Accordingly, the trustee should be wary if any members of an SMSF express a desire to leave Australia for an extended period.

Having made sure that an SMSF is a resident regulated superannuation fund, we need to consider the compliance test.

The compliance test

To meet the compliance test, SMSFs must not have contravened certain regulatory provisions during the year of income. It is beyond the scope of this article to consider these compliance requirements themselves.

However, if our SMSF did contravene an applicable requirement, it can still be complying if the ATO is prepared to overlook the contravention.

Failing that, the ATO would issue a notice of non-compliance and an SMSF would cease to be a complying superannuation fund. Such a notice can apply to one or more financial years.

The issuing of a notice of non-compliance is actually a fairly rare occurrence – only 185 notices were issued by the ATO in the 2009-10 financial year, up from 99 in 2008-9.

Given the severe consequences of being made non-complying and the ATO’s ability to overlook contraventions (either because they are trivial or have been rectified), the ATO seems to issue a non-compliance notice only as a last resort in serious cases.
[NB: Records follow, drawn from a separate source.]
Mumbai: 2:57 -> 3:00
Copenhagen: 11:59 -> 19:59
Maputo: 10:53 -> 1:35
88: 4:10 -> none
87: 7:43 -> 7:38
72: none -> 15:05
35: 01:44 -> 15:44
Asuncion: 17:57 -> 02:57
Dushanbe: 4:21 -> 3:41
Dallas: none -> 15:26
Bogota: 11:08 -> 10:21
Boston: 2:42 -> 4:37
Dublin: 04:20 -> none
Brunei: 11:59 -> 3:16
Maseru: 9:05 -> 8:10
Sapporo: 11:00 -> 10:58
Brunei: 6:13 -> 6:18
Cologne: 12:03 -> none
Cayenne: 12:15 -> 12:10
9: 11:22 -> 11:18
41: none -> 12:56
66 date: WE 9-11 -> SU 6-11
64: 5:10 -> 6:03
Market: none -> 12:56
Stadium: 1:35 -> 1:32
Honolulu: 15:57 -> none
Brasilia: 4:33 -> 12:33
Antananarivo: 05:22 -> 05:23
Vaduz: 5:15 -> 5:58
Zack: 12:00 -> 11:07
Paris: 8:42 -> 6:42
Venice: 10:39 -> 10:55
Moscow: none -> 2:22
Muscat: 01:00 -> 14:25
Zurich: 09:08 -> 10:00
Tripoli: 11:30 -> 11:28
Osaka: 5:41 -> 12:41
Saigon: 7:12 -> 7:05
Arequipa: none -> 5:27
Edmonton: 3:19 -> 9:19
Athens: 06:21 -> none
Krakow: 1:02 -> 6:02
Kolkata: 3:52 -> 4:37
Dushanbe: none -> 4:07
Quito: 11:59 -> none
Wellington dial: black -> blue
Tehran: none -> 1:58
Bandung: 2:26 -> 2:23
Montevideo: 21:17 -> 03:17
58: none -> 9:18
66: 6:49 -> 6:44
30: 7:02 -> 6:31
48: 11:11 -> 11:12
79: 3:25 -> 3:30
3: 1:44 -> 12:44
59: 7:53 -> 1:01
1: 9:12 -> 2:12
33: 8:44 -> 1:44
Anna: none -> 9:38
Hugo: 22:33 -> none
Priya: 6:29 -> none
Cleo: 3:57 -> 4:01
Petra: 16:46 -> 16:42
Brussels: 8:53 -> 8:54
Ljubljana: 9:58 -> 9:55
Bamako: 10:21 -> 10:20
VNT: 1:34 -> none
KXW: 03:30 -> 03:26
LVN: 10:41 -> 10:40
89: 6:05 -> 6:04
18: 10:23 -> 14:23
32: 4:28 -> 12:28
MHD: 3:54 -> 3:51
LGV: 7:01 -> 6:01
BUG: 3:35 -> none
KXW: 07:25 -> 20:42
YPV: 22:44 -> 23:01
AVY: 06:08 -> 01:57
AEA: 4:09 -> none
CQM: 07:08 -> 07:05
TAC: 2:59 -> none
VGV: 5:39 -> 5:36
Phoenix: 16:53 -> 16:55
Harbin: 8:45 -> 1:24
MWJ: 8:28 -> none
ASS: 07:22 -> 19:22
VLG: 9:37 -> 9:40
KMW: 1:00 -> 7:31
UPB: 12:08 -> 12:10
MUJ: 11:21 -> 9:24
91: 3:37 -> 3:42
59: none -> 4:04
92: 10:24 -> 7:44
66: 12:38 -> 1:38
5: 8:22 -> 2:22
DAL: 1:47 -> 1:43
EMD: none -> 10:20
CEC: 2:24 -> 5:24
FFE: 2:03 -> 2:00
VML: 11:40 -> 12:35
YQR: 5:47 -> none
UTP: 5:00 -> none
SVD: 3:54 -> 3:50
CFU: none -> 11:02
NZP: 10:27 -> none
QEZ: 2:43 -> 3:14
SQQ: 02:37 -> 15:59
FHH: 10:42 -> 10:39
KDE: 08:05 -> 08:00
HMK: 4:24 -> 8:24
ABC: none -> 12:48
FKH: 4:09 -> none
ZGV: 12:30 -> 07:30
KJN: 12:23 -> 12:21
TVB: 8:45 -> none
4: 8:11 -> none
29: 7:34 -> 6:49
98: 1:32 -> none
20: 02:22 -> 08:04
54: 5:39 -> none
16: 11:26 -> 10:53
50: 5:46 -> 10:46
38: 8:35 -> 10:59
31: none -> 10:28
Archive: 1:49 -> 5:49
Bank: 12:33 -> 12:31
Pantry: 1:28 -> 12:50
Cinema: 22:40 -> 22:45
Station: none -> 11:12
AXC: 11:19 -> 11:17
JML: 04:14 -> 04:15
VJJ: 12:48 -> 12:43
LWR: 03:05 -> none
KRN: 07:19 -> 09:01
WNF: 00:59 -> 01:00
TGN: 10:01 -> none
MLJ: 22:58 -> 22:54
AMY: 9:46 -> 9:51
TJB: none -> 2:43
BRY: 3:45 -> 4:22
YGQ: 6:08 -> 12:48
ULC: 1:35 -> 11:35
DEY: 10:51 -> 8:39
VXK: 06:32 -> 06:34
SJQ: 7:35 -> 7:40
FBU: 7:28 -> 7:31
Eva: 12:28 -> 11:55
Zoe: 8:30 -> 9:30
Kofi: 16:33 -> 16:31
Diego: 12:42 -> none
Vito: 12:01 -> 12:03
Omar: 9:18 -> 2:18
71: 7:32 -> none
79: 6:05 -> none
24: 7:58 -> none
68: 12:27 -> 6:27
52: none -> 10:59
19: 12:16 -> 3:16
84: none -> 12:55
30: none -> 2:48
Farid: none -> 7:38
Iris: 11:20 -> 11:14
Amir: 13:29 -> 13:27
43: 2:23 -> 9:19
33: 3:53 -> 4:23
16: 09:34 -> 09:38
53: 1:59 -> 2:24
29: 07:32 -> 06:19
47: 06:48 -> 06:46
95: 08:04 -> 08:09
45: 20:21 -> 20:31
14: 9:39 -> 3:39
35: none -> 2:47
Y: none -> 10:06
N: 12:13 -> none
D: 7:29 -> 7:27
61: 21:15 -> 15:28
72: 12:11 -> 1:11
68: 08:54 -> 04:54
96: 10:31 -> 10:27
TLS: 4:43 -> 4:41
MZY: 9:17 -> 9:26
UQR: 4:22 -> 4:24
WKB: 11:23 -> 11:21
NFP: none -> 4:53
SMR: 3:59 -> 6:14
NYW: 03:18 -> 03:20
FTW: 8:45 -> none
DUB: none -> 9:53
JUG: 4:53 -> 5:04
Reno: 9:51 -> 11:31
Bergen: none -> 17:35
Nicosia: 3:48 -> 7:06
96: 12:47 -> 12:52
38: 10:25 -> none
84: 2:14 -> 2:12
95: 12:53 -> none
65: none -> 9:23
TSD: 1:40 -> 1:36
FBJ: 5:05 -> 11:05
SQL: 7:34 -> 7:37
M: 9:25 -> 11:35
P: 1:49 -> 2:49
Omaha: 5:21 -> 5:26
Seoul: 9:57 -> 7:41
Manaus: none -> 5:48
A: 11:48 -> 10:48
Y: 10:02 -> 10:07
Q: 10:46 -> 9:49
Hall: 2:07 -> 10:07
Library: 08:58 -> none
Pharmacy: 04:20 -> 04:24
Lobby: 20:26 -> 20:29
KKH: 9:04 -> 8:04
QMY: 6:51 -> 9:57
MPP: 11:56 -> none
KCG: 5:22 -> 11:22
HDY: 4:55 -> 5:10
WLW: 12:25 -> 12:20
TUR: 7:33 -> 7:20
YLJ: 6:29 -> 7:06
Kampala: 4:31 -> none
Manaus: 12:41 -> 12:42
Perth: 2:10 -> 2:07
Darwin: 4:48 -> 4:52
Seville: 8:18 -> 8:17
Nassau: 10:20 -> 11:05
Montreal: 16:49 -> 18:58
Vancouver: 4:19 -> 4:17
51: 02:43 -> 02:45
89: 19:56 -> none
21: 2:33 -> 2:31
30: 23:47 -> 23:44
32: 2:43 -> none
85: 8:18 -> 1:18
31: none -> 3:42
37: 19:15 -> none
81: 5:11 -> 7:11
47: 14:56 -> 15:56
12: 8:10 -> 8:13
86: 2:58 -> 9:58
Interestingly, the Cooper Review has recommended that the ATO be given the power to issue administrative penalties against SMSF trustees on a sliding scale reflecting the seriousness of the breach.

The penalties would be payable by the trustees personally and not from the assets of the fund.

This would give the ATO a range of penalties to impose on SMSF trustees who contravened the regulatory requirements, rather than the existing ‘all or nothing’ nature of the non-compliance notice.

The Government has indicated that it supports this recommendation, and it is likely that such a system will be introduced at some point in the future.

However, for the time being, assuming that our SMSF does not receive a notice of non-compliance then it will receive a notice of compliance and will, therefore, be a complying superannuation fund.

The effect of losing complying status

As mentioned above, once an SMSF has received complying status it will generally continue to have that status until the ATO notifies it that it is non-complying.

Keep in mind that our SMSF could also lose its complying status if it ceased to be a superannuation fund or if it lost its status as an Australian super fund.

The consequences of becoming non-complying are quite onerous.

Obviously, an SMSF will no longer be eligible to receive SG contributions (although there are ‘safe harbour’ provisions for employers affected by this situation) and will lose its tax concessional status (so that, for example, its income will be taxed at 45 per cent rather than 15 per cent).

Further though, our SMSF will, upon becoming non-complying, have to pay additional tax equal, in effect, to all of the tax concessions that it has received in the past.

This amount can be quite large for a fund that has been in operation for some time.

There is also the possibility that the ATO may impose interest charges and other penalties, depending on the nature of the contraventions that occurred.

One ‘non-consequence’ of being non-complying is that our SMSF is still regulated under the SIS Act and must comply with the requirements of that Act.

Room for improvement

Tracing our way through the legislative provisions above reveals a fairly convoluted and unnecessarily technical process for establishing an SMSF (when compared with establishing a company, for example).

Further, this article has not addressed the actual operating standards that regulate the activities of our SMSFs, and which create their own set of issues.

The Cooper Review recognised this issue, and recommended that the legislation covering SMSFs be included in a separate division of the SIS Act or even be given its own legislation.

With the long term decline in corporate funds, the superannuation industry is increasingly dividing between public offer funds and SMSFs.

The time might soon come when it makes sense to recognise an SMSF as a unique type of entity rather than just a small version of the generic superannuation fund.

David Court is a lawyer with Holley Nethercote commercial lawyers.